26 Yahvé Sabaot va brandir contre lui un fouet,
comme il frappa Madiân au Rocher d’Oreb ;
il va brandir son bâton contre la mer,
comme il l’a levé sur le chemin d’Égypte.v

v Tout le v. est une addition qui interrompt le développement, et cf. 4.5.

27 Ce jour-là,
son fardeau glissera de ton épaule et son joug de ta nuque,
et le joug sera détruitw (...)

w Les derniers mots du v. sont incompréhensibles (litt. « devant la graisse »). On a proposé de rattacher « sera détruit » à la phrase précédente et de lire ensuite en corrigeant « il est monté en face de Samarie », qui serait le début du développement suivant.

L’invasion.x

28 Il est arrivé sur Ayyat, il a passé à Migrôn,
à Mikmas il a laissé ses bagages.

x Les vv. 28-32 décrivent la marche de l’envahisseur. S’il s’agit de l’attaque de Sennachérib, cf. 10.5, cette route n’est pas celle que son armée a suivie, cf. 2 R 18.17, mais la description idéale d’une invasion venant du Nord, cf. 14.31. Les villes ne sont pas toutes localisées ; la dernière, Nob, est sur le mont Scopus d’où l’on domine Jérusalem.

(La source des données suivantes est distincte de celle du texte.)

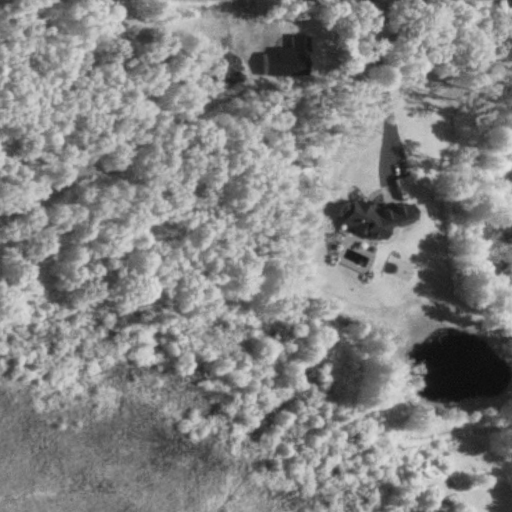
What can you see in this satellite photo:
road: (381, 84)
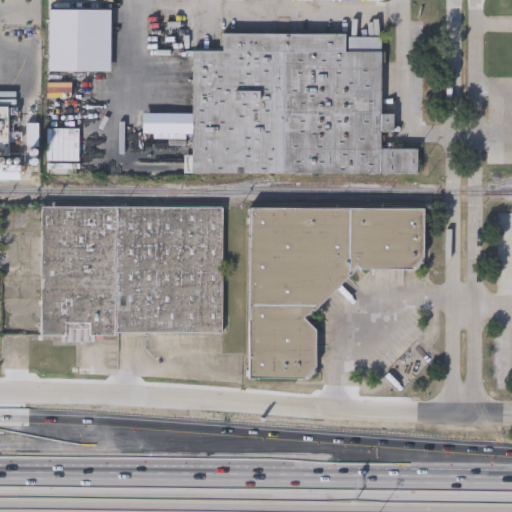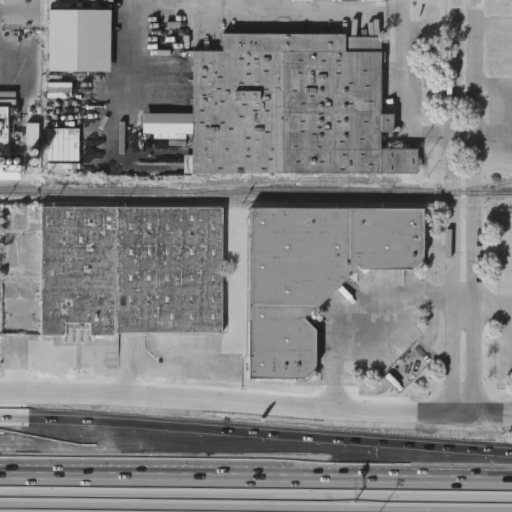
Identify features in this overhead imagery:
road: (402, 6)
road: (15, 8)
road: (386, 12)
road: (495, 26)
road: (136, 45)
building: (292, 107)
building: (292, 108)
road: (465, 134)
railway: (16, 178)
railway: (291, 179)
railway: (501, 184)
railway: (256, 193)
road: (453, 205)
road: (476, 205)
building: (131, 270)
road: (509, 272)
building: (132, 273)
building: (314, 273)
building: (315, 275)
road: (464, 307)
road: (494, 308)
road: (370, 328)
road: (161, 365)
road: (402, 369)
road: (255, 401)
road: (256, 431)
road: (256, 468)
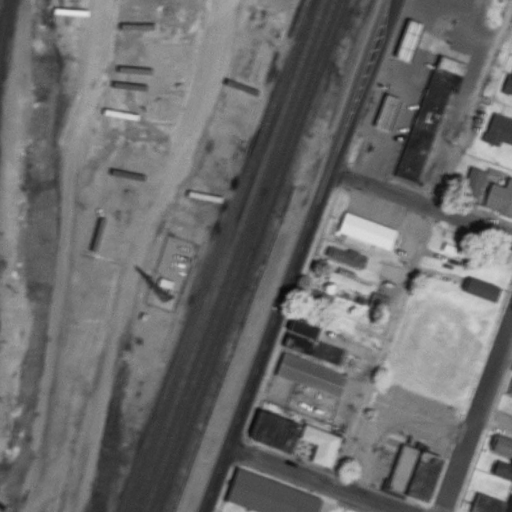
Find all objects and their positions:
railway: (3, 20)
gas station: (406, 40)
building: (406, 40)
building: (408, 40)
road: (92, 52)
building: (507, 84)
gas station: (385, 112)
building: (385, 112)
building: (387, 112)
building: (429, 114)
building: (429, 115)
building: (498, 129)
building: (474, 182)
building: (499, 197)
road: (418, 203)
road: (425, 220)
building: (367, 230)
building: (367, 230)
road: (421, 245)
building: (461, 253)
railway: (216, 255)
railway: (229, 256)
railway: (240, 256)
railway: (249, 256)
road: (295, 256)
building: (345, 256)
building: (346, 257)
building: (391, 270)
building: (347, 279)
building: (347, 279)
building: (479, 288)
building: (480, 288)
building: (319, 296)
building: (315, 298)
building: (377, 301)
building: (378, 301)
road: (291, 314)
building: (303, 328)
building: (304, 328)
building: (313, 348)
building: (317, 349)
parking lot: (233, 367)
building: (309, 375)
building: (310, 375)
building: (510, 390)
road: (477, 415)
building: (275, 430)
building: (275, 431)
building: (321, 444)
building: (501, 445)
building: (501, 445)
road: (240, 451)
road: (286, 454)
building: (401, 468)
building: (502, 469)
building: (503, 469)
road: (335, 471)
building: (414, 472)
building: (421, 476)
road: (348, 477)
road: (315, 479)
road: (277, 480)
road: (364, 482)
road: (226, 488)
building: (268, 495)
building: (269, 495)
road: (400, 495)
road: (326, 497)
road: (326, 498)
building: (484, 504)
building: (485, 504)
road: (349, 506)
road: (425, 508)
road: (436, 508)
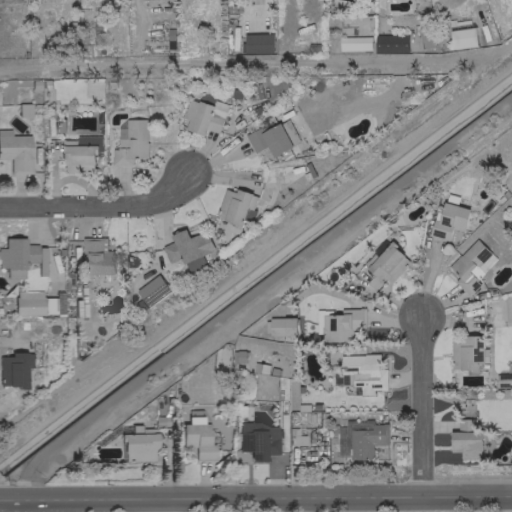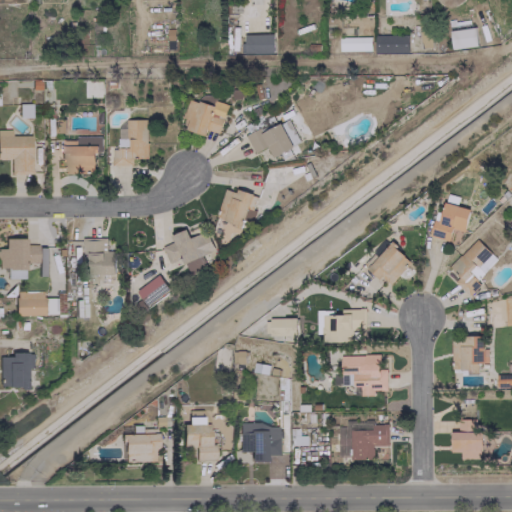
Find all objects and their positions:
building: (425, 35)
building: (462, 37)
building: (257, 43)
building: (354, 43)
building: (390, 43)
building: (204, 114)
building: (268, 137)
building: (15, 151)
building: (79, 154)
road: (96, 204)
building: (233, 206)
building: (448, 220)
building: (188, 249)
building: (20, 256)
building: (98, 259)
building: (388, 263)
building: (471, 265)
building: (152, 289)
road: (256, 292)
building: (33, 303)
building: (338, 323)
building: (282, 326)
building: (466, 353)
building: (13, 369)
building: (362, 372)
building: (504, 379)
road: (418, 404)
building: (197, 435)
building: (366, 440)
building: (258, 441)
building: (466, 442)
building: (138, 444)
road: (255, 495)
road: (154, 504)
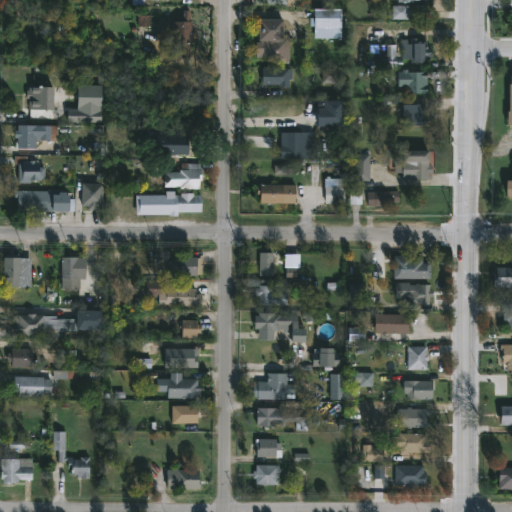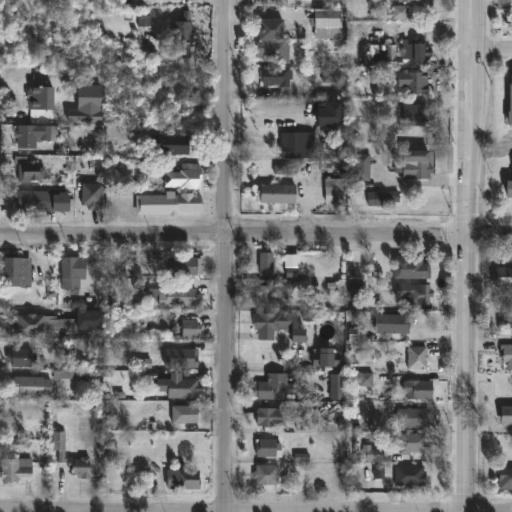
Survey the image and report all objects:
building: (405, 0)
building: (411, 1)
building: (269, 2)
building: (271, 2)
building: (324, 23)
building: (328, 24)
building: (181, 33)
building: (181, 39)
building: (270, 40)
building: (273, 41)
road: (494, 47)
building: (412, 50)
building: (413, 51)
building: (381, 55)
building: (275, 76)
building: (277, 77)
building: (411, 81)
building: (413, 82)
building: (36, 97)
building: (41, 98)
building: (510, 101)
building: (510, 105)
building: (412, 115)
building: (414, 116)
building: (355, 130)
building: (31, 135)
building: (34, 136)
building: (296, 146)
building: (297, 146)
building: (413, 165)
building: (416, 165)
building: (360, 167)
building: (361, 168)
building: (26, 170)
building: (31, 173)
building: (182, 177)
building: (184, 179)
building: (508, 189)
building: (509, 189)
building: (270, 193)
building: (277, 194)
building: (89, 196)
building: (92, 196)
building: (380, 198)
building: (382, 199)
building: (41, 202)
building: (44, 202)
building: (168, 204)
building: (168, 204)
road: (256, 238)
road: (228, 255)
road: (471, 256)
building: (262, 264)
building: (266, 265)
building: (182, 266)
building: (184, 267)
building: (408, 268)
building: (410, 269)
building: (14, 272)
building: (66, 273)
building: (72, 274)
building: (14, 275)
building: (501, 277)
building: (502, 278)
building: (265, 292)
building: (411, 293)
building: (411, 294)
building: (170, 295)
building: (353, 296)
building: (172, 297)
building: (270, 297)
building: (506, 316)
building: (507, 317)
building: (52, 324)
building: (59, 324)
building: (389, 324)
building: (273, 325)
building: (277, 325)
building: (391, 325)
building: (190, 330)
building: (506, 356)
building: (17, 357)
building: (320, 357)
building: (180, 358)
building: (326, 358)
building: (415, 358)
building: (506, 358)
building: (20, 359)
building: (186, 359)
building: (416, 359)
building: (359, 379)
building: (273, 386)
building: (29, 387)
building: (32, 388)
building: (179, 388)
building: (415, 389)
building: (183, 390)
building: (417, 391)
building: (271, 392)
building: (336, 393)
building: (183, 414)
building: (505, 415)
building: (188, 416)
building: (505, 416)
building: (271, 418)
building: (279, 418)
building: (410, 418)
building: (411, 419)
building: (409, 443)
building: (412, 444)
building: (59, 448)
building: (266, 448)
building: (268, 449)
building: (370, 454)
building: (68, 458)
building: (80, 468)
building: (14, 470)
building: (16, 471)
building: (264, 475)
building: (267, 475)
building: (408, 477)
building: (410, 478)
building: (504, 478)
building: (179, 479)
building: (505, 479)
building: (184, 480)
road: (256, 511)
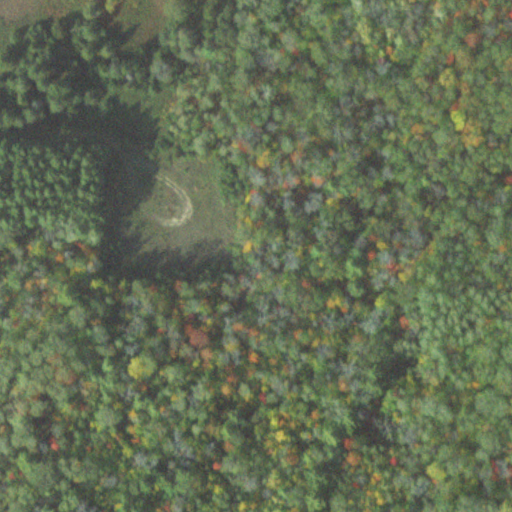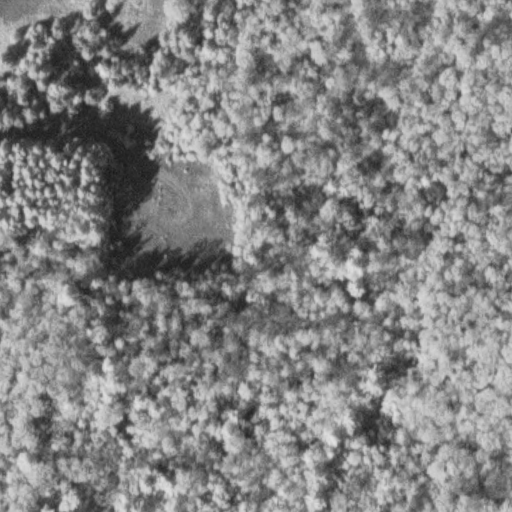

29 Ils ont passé par le défilé, Géba est pour nous une étape,
Rama a frémi, Gibéa de Saül a fui.
30 Fais retentir ta voix, Bat-Gallim, sois attentive, Laïsha !
Réponds-lui, Anatot !y

y « réponds-lui » `anîha syr. ; « malheureuse » `anîyyah hébr.

31 Madména s’est enfuie ;
les habitants de Gébîm se sont mis à l’abri.
32 Aujourd’hui même, à Nob, lors d’une halte,
il agitera la main vers la montagne de la fille de Sion,
la colline de Jérusalem.
33 Voici que le Seigneur Yahvé Sabaot émonde la frondaison avec violence,
les plus hautes cimes sont coupées, les plus fières sont abaissées.
34 Ils seront coupés par le fer, les halliers de la forêt,
et sous les coups d’un Puissant, le Liban tombera.